Colonel, General, and all addressed the soldiers as “gentlemen,”
and their auditory did not on their part refrain from expressing their
sentiments in the most unmistakable manner. “Bully for you, General!” “Bravo,
Washburne!” “That's so, Colonel!” and the like, interrupted the harangues; and
when the oratorical exercises were over the men crowded round the staff,
cheered and hurrahed, and tossed up their caps in the greatest delight.
With the exception of the foreign officers, and some of the
Staff, there are very few of the colonels, majors, captains, or lieutenants who
know anything of their business. The men do not care for them, and never think
of saluting them. A regiment of Germans was sent across from Bird's Point this
evening for plundering and robbing the houses in the district in which they
were quartered.
It may be readily imagined that the scoundrels who had to
fly from every city in Europe before the face of the police will not stay their
hands when they find themselves masters of the situation in the so-called
country of an enemy. In such matters the officers have little or no control,
and discipline is exceedingly lax, and punishments but sparingly inflicted, the
use of the lash being forbidden altogether. Fine as the men are, incomparably
better armed, clad — and doubtless better fed — than the Southern troops, they
will scarcely meet them man to man in the field with any chance of success.
Among the officers are bar-room keepers, persons little above the position of
potmen in England, grocers' apprentices, and such like — often inferior
socially, and in every other respect, to the men whom they are supposed to
command. General Prentiss has seen service, I believe, in Mexico; but he
appears to me to be rather an ardent politician, embittered against
slaveholders and the South, than a judicious or skilful military leader.
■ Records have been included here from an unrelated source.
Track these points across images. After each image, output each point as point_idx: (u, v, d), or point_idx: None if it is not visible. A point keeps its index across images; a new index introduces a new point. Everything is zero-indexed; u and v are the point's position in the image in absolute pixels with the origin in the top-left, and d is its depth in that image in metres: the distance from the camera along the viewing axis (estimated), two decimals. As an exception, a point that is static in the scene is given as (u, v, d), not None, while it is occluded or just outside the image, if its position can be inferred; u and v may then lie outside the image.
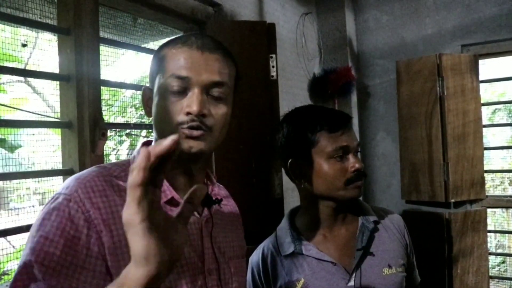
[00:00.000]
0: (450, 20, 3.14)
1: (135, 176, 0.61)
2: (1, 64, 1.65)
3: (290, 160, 1.35)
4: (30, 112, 2.10)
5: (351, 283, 1.29)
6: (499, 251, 5.22)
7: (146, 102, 0.96)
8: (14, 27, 1.64)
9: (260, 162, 2.22)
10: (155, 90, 0.92)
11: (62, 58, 1.66)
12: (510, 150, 6.28)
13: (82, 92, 1.63)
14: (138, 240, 0.61)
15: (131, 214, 0.62)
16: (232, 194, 1.18)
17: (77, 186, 0.83)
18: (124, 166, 0.93)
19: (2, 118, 1.74)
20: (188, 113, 0.87)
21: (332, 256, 1.33)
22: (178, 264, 0.87)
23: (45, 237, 0.78)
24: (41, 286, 0.75)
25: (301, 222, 1.42)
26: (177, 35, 1.00)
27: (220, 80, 0.91)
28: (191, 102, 0.87)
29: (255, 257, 1.44)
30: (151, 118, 0.97)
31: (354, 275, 1.30)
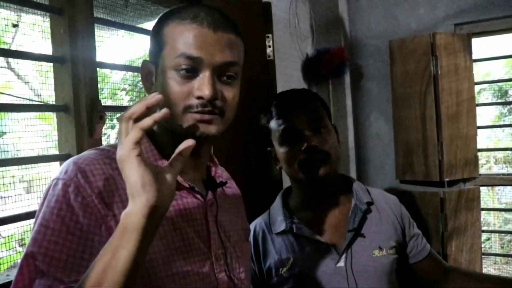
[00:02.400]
0: (443, -2, 3.11)
1: (136, 113, 0.69)
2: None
3: (268, 149, 1.44)
4: (16, 97, 2.04)
5: (341, 263, 1.30)
6: (485, 228, 5.32)
7: (146, 77, 0.92)
8: (3, 7, 1.56)
9: (258, 144, 2.19)
10: (159, 66, 0.87)
11: (55, 39, 1.60)
12: (495, 129, 6.36)
13: (77, 74, 1.57)
14: (134, 170, 0.68)
15: (127, 150, 0.68)
16: (232, 176, 1.17)
17: (76, 170, 0.80)
18: None
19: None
20: (199, 97, 0.83)
21: (323, 236, 1.34)
22: (183, 249, 0.86)
23: (45, 226, 0.76)
24: (47, 282, 0.73)
25: (293, 202, 1.45)
26: (180, 6, 0.92)
27: (233, 61, 0.88)
28: (202, 86, 0.83)
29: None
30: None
31: (344, 256, 1.31)
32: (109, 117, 3.50)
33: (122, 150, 0.70)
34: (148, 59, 0.93)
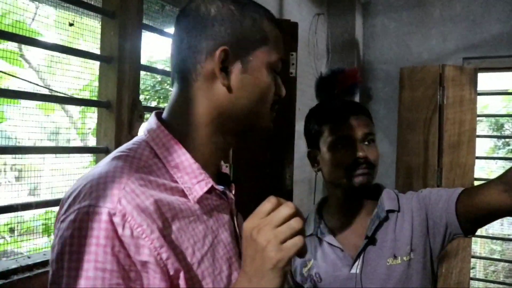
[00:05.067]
0: (454, 32, 3.29)
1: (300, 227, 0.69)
2: (42, 39, 1.70)
3: (308, 150, 1.47)
4: (28, 82, 2.10)
5: (354, 270, 1.34)
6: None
7: (223, 62, 0.79)
8: (60, 6, 1.69)
9: (274, 154, 2.32)
10: (251, 60, 0.81)
11: (104, 39, 1.72)
12: (488, 160, 6.56)
13: (123, 74, 1.69)
14: (277, 281, 0.69)
15: (284, 262, 0.68)
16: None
17: (118, 195, 0.68)
18: (146, 151, 0.79)
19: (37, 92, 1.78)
20: (279, 96, 0.87)
21: (342, 242, 1.38)
22: (228, 266, 0.83)
23: (102, 269, 0.65)
24: None
25: (326, 208, 1.50)
26: (261, 6, 0.89)
27: None
28: (281, 87, 0.87)
29: None
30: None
31: (357, 263, 1.34)
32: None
33: (279, 253, 0.68)
34: (224, 44, 0.80)
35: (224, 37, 0.80)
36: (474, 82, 3.20)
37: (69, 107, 2.87)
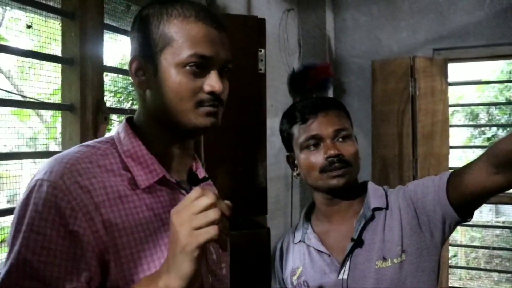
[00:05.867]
0: (423, 25, 3.32)
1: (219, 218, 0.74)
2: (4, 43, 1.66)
3: (286, 154, 1.42)
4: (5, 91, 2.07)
5: (341, 276, 1.26)
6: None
7: (136, 73, 0.90)
8: (18, 8, 1.65)
9: (246, 152, 2.31)
10: (161, 64, 0.87)
11: (65, 41, 1.69)
12: (466, 150, 6.65)
13: (85, 76, 1.67)
14: (193, 261, 0.73)
15: (198, 242, 0.73)
16: (219, 181, 1.21)
17: (62, 171, 0.79)
18: (108, 144, 0.91)
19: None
20: (211, 92, 0.87)
21: (330, 247, 1.31)
22: (166, 239, 0.89)
23: (37, 232, 0.75)
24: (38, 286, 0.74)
25: (313, 213, 1.44)
26: (166, 1, 0.91)
27: (231, 58, 0.92)
28: (214, 82, 0.87)
29: (279, 243, 1.50)
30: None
31: (345, 267, 1.26)
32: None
33: (188, 238, 0.73)
34: (135, 55, 0.91)
35: (136, 48, 0.91)
36: (444, 73, 3.24)
37: (43, 113, 2.82)
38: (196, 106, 0.87)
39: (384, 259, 1.24)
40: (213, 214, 0.74)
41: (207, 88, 0.87)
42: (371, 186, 1.37)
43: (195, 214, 0.74)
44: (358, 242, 1.27)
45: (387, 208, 1.30)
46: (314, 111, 1.31)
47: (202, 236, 0.73)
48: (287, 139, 1.39)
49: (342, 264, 1.27)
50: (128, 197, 0.84)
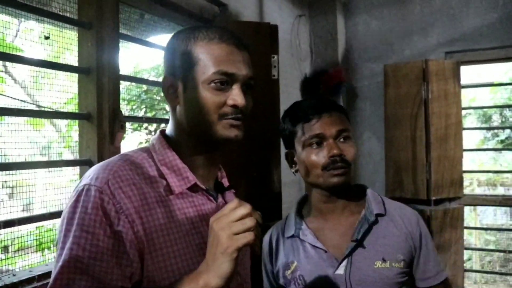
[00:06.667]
0: (435, 28, 3.31)
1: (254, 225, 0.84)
2: (20, 54, 1.69)
3: (285, 151, 1.45)
4: (14, 99, 2.08)
5: (340, 271, 1.33)
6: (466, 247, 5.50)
7: (168, 91, 1.00)
8: (35, 19, 1.68)
9: (260, 157, 2.32)
10: (190, 81, 0.96)
11: (82, 51, 1.72)
12: (479, 153, 6.60)
13: (102, 85, 1.69)
14: (231, 262, 0.83)
15: (236, 246, 0.82)
16: (234, 187, 1.24)
17: (106, 177, 0.88)
18: (145, 153, 0.99)
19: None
20: (233, 106, 0.94)
21: (326, 244, 1.37)
22: (203, 246, 0.95)
23: (86, 231, 0.84)
24: (87, 283, 0.82)
25: (306, 208, 1.48)
26: (194, 26, 1.06)
27: (253, 75, 0.99)
28: (236, 96, 0.95)
29: (266, 236, 1.52)
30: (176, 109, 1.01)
31: (343, 264, 1.33)
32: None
33: (229, 241, 0.83)
34: (167, 75, 1.01)
35: (168, 68, 1.02)
36: (457, 76, 3.22)
37: (58, 122, 2.86)
38: (220, 118, 0.95)
39: (384, 260, 1.33)
40: (250, 222, 0.83)
41: (230, 102, 0.95)
42: (370, 191, 1.45)
43: (234, 222, 0.83)
44: (359, 243, 1.34)
45: (385, 214, 1.39)
46: (318, 111, 1.36)
47: (241, 240, 0.82)
48: (288, 137, 1.43)
49: (342, 261, 1.33)
50: (163, 202, 0.93)
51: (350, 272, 1.32)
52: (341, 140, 1.35)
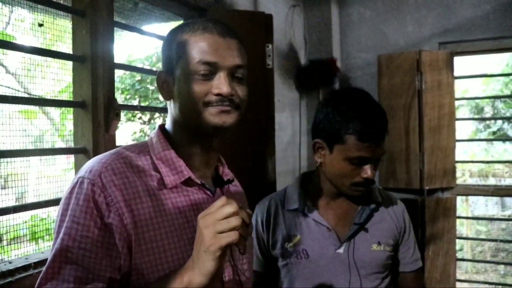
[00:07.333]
0: (429, 18, 3.32)
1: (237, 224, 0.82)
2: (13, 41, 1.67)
3: (316, 140, 1.45)
4: (8, 88, 2.07)
5: (340, 250, 1.45)
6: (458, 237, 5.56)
7: (162, 86, 1.02)
8: (28, 7, 1.66)
9: (255, 147, 2.33)
10: (177, 74, 0.97)
11: (76, 39, 1.70)
12: (471, 143, 6.65)
13: (96, 73, 1.68)
14: (216, 260, 0.82)
15: (220, 244, 0.81)
16: (235, 179, 1.24)
17: (100, 170, 0.91)
18: (142, 147, 1.01)
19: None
20: (218, 94, 0.94)
21: (329, 223, 1.48)
22: (189, 234, 0.98)
23: (77, 223, 0.86)
24: (77, 272, 0.84)
25: (311, 186, 1.55)
26: (186, 22, 1.05)
27: (241, 63, 0.98)
28: (219, 84, 0.94)
29: (261, 205, 1.57)
30: (165, 102, 1.04)
31: (345, 244, 1.45)
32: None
33: (212, 239, 0.82)
34: (162, 69, 1.03)
35: (162, 64, 1.03)
36: (450, 66, 3.23)
37: (51, 111, 2.84)
38: (205, 106, 0.95)
39: (379, 243, 1.49)
40: (235, 221, 0.82)
41: (214, 90, 0.94)
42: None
43: (219, 220, 0.82)
44: (362, 227, 1.48)
45: (382, 202, 1.53)
46: (375, 136, 1.37)
47: (224, 239, 0.81)
48: (331, 136, 1.41)
49: (344, 242, 1.46)
50: (156, 195, 0.94)
51: (353, 252, 1.46)
52: (376, 165, 1.43)
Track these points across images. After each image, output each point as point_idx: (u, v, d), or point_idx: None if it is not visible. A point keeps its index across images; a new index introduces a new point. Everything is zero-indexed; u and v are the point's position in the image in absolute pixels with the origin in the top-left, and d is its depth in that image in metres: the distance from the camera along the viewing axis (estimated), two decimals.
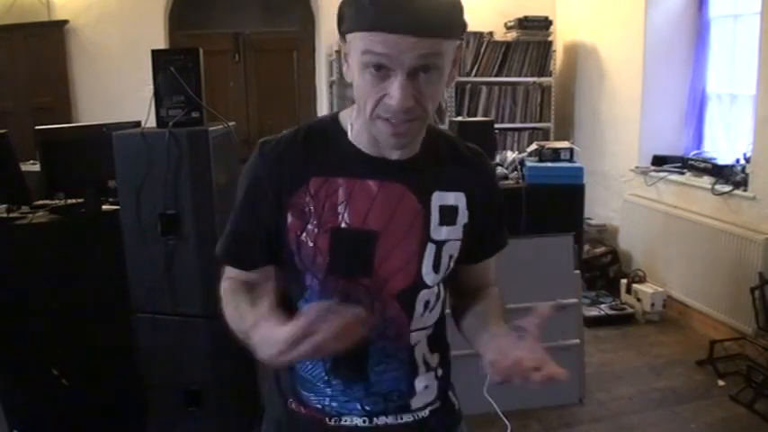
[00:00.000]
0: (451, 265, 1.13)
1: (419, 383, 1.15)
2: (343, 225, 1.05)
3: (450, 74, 1.00)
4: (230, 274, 1.16)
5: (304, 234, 1.06)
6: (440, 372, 1.19)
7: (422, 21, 0.90)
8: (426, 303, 1.12)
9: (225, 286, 1.14)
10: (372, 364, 1.11)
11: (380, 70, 0.93)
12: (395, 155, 1.05)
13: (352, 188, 1.05)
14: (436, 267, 1.09)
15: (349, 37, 0.96)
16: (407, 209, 1.07)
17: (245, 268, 1.14)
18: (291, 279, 1.12)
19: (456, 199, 1.10)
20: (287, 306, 1.15)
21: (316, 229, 1.05)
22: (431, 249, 1.08)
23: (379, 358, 1.10)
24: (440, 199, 1.09)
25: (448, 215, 1.09)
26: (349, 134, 1.07)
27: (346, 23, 0.96)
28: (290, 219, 1.06)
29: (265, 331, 0.90)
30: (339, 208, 1.05)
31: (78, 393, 2.55)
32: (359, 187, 1.05)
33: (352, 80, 0.99)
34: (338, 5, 0.97)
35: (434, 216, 1.08)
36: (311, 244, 1.06)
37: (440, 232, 1.09)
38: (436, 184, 1.08)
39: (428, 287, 1.10)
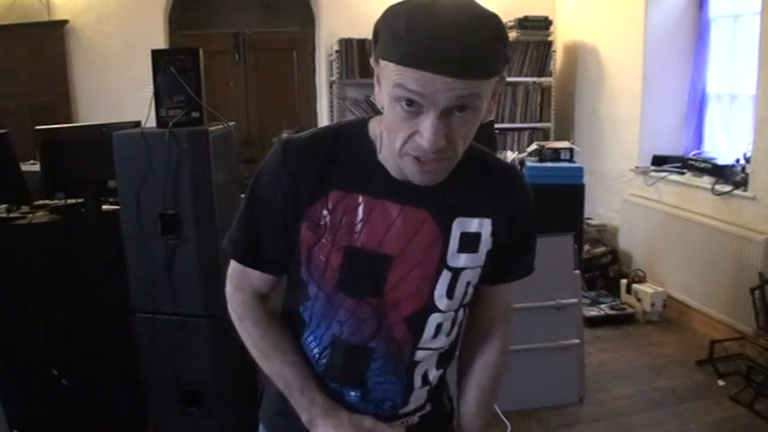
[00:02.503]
0: (470, 291, 1.08)
1: (414, 397, 1.13)
2: (358, 245, 1.01)
3: (488, 108, 0.93)
4: (236, 276, 1.13)
5: (317, 247, 1.03)
6: (435, 383, 1.16)
7: (461, 61, 0.83)
8: (438, 326, 1.08)
9: (238, 300, 1.12)
10: (371, 376, 1.09)
11: (412, 106, 0.87)
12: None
13: (371, 207, 1.01)
14: (450, 294, 1.05)
15: (382, 63, 0.89)
16: (427, 235, 1.02)
17: (261, 270, 1.10)
18: (294, 286, 1.10)
19: (480, 225, 1.05)
20: (284, 310, 1.15)
21: (330, 245, 1.02)
22: (446, 276, 1.04)
23: (378, 372, 1.09)
24: (462, 225, 1.03)
25: (469, 242, 1.04)
26: (378, 152, 1.02)
27: (380, 48, 0.89)
28: (303, 229, 1.03)
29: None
30: (356, 227, 1.01)
31: (78, 393, 2.55)
32: (379, 208, 1.01)
33: (381, 106, 0.93)
34: (375, 22, 0.92)
35: (453, 243, 1.03)
36: (323, 258, 1.03)
37: (458, 260, 1.04)
38: (459, 210, 1.03)
39: (440, 311, 1.06)
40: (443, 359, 1.13)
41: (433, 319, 1.07)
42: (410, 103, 0.87)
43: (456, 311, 1.09)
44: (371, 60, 0.94)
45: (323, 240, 1.02)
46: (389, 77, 0.87)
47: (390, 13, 0.88)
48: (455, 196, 1.01)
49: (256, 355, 1.11)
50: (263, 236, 1.07)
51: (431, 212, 1.01)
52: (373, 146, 1.02)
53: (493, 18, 0.86)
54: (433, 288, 1.04)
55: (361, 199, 1.01)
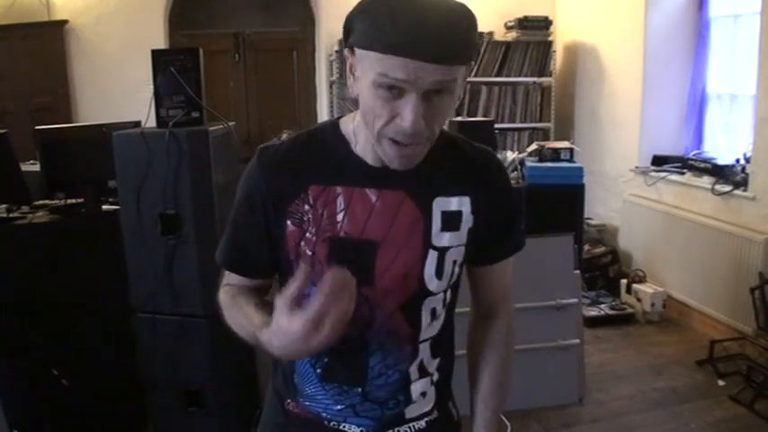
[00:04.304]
0: (456, 270, 1.11)
1: (415, 390, 1.13)
2: (342, 234, 1.04)
3: (457, 93, 0.99)
4: (230, 280, 1.15)
5: (302, 242, 1.05)
6: (436, 376, 1.16)
7: (443, 47, 0.88)
8: (433, 311, 1.10)
9: (224, 292, 1.13)
10: (372, 376, 1.09)
11: (393, 90, 0.91)
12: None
13: (350, 196, 1.04)
14: (439, 274, 1.07)
15: (361, 53, 0.92)
16: (407, 216, 1.04)
17: (248, 276, 1.13)
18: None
19: (459, 203, 1.07)
20: None
21: (314, 238, 1.04)
22: (432, 256, 1.06)
23: (379, 370, 1.09)
24: (442, 205, 1.06)
25: (451, 221, 1.07)
26: (352, 145, 1.06)
27: (358, 38, 0.92)
28: (289, 227, 1.06)
29: (280, 323, 0.87)
30: (338, 216, 1.04)
31: (78, 393, 2.55)
32: (357, 195, 1.04)
33: (357, 95, 0.97)
34: (347, 15, 0.95)
35: (436, 222, 1.06)
36: (310, 252, 1.05)
37: (442, 239, 1.06)
38: (438, 190, 1.06)
39: (432, 294, 1.08)
40: (436, 346, 1.14)
41: (428, 305, 1.09)
42: (392, 88, 0.91)
43: (445, 292, 1.11)
44: (346, 51, 0.97)
45: (308, 234, 1.05)
46: (371, 66, 0.91)
47: (368, 5, 0.91)
48: (430, 177, 1.05)
49: (240, 323, 1.06)
50: (248, 243, 1.11)
51: (407, 192, 1.04)
52: (347, 143, 1.06)
53: (467, 10, 0.93)
54: (422, 270, 1.06)
55: (339, 190, 1.05)
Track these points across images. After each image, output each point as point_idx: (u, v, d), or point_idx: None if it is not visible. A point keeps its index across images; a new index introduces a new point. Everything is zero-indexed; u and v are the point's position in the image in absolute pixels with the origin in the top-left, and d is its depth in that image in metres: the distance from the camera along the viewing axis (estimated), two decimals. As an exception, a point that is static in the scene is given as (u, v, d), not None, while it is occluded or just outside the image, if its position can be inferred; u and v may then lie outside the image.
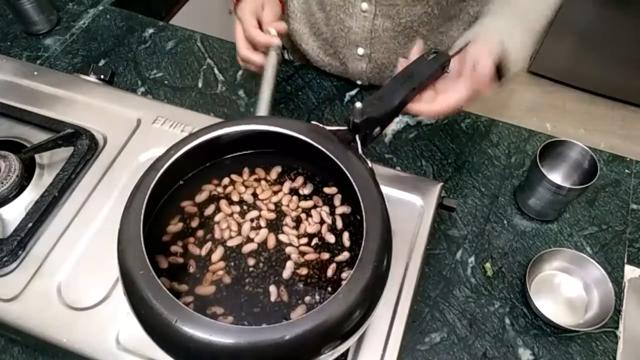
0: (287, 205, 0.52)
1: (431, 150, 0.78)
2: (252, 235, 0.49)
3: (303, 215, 0.51)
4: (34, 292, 0.54)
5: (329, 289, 0.46)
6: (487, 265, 0.68)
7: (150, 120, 0.67)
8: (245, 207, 0.51)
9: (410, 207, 0.60)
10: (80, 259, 0.56)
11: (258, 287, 0.46)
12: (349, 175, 0.46)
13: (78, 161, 0.62)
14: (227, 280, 0.46)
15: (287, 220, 0.50)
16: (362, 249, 0.42)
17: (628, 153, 0.80)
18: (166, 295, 0.39)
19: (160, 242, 0.49)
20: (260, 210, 0.51)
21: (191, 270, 0.47)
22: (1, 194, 0.60)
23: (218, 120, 0.67)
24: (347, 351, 0.51)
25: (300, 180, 0.53)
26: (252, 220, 0.50)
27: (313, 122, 0.51)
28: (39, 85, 0.70)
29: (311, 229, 0.50)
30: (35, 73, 0.72)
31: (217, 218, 0.51)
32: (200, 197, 0.52)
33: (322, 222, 0.50)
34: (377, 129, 0.53)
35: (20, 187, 0.62)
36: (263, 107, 0.65)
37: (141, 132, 0.66)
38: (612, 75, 1.94)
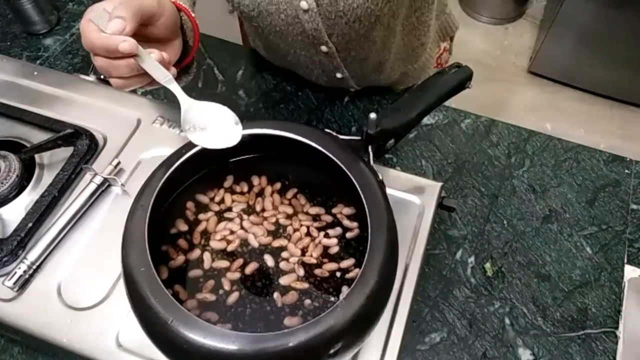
0: (292, 214, 0.51)
1: (431, 150, 0.78)
2: (255, 241, 0.49)
3: (308, 224, 0.50)
4: (34, 292, 0.54)
5: (331, 299, 0.46)
6: (487, 265, 0.68)
7: (150, 120, 0.67)
8: (249, 214, 0.51)
9: (410, 207, 0.60)
10: (80, 259, 0.56)
11: (260, 294, 0.46)
12: (357, 187, 0.46)
13: (78, 161, 0.62)
14: (226, 286, 0.46)
15: (291, 228, 0.50)
16: (364, 262, 0.42)
17: (628, 153, 0.80)
18: (164, 295, 0.39)
19: (165, 243, 0.49)
20: (264, 217, 0.51)
21: (192, 274, 0.47)
22: (1, 194, 0.60)
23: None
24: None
25: (307, 187, 0.53)
26: (256, 227, 0.50)
27: (327, 130, 0.51)
28: (39, 85, 0.70)
29: (316, 239, 0.49)
30: (35, 73, 0.72)
31: (221, 224, 0.51)
32: (206, 201, 0.52)
33: (327, 232, 0.50)
34: (392, 141, 0.52)
35: (20, 187, 0.62)
36: None
37: (141, 132, 0.66)
38: (612, 75, 1.94)
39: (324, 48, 0.72)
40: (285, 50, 0.76)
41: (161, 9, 0.48)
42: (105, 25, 0.44)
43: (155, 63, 0.45)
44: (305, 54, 0.75)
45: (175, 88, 0.47)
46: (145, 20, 0.47)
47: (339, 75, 0.79)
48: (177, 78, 0.55)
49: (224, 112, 0.48)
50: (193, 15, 0.55)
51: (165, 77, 0.46)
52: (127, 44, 0.43)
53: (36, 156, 0.64)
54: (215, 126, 0.47)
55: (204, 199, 0.52)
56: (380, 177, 0.48)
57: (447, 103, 0.62)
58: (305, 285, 0.46)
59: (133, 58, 0.45)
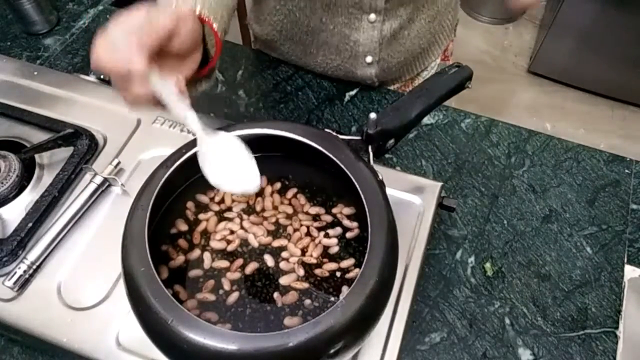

The principles on which these isolated commanders carry on
the war are eminently defective. They apply their whole minds to petty
expeditions, which go out from the camps, attack some Secessionist gathering, and
then return, plundering, as they go and come, exasperating enemies, converting
neutrals into opponents, disgusting friends, and leaving it to the
Secessionists to boast that they have repulsed them. Instead of encouraging the
men and improving their discipline these ill-conducted expeditions have an
opposite result.
_______________
* Since died of wounds received in action.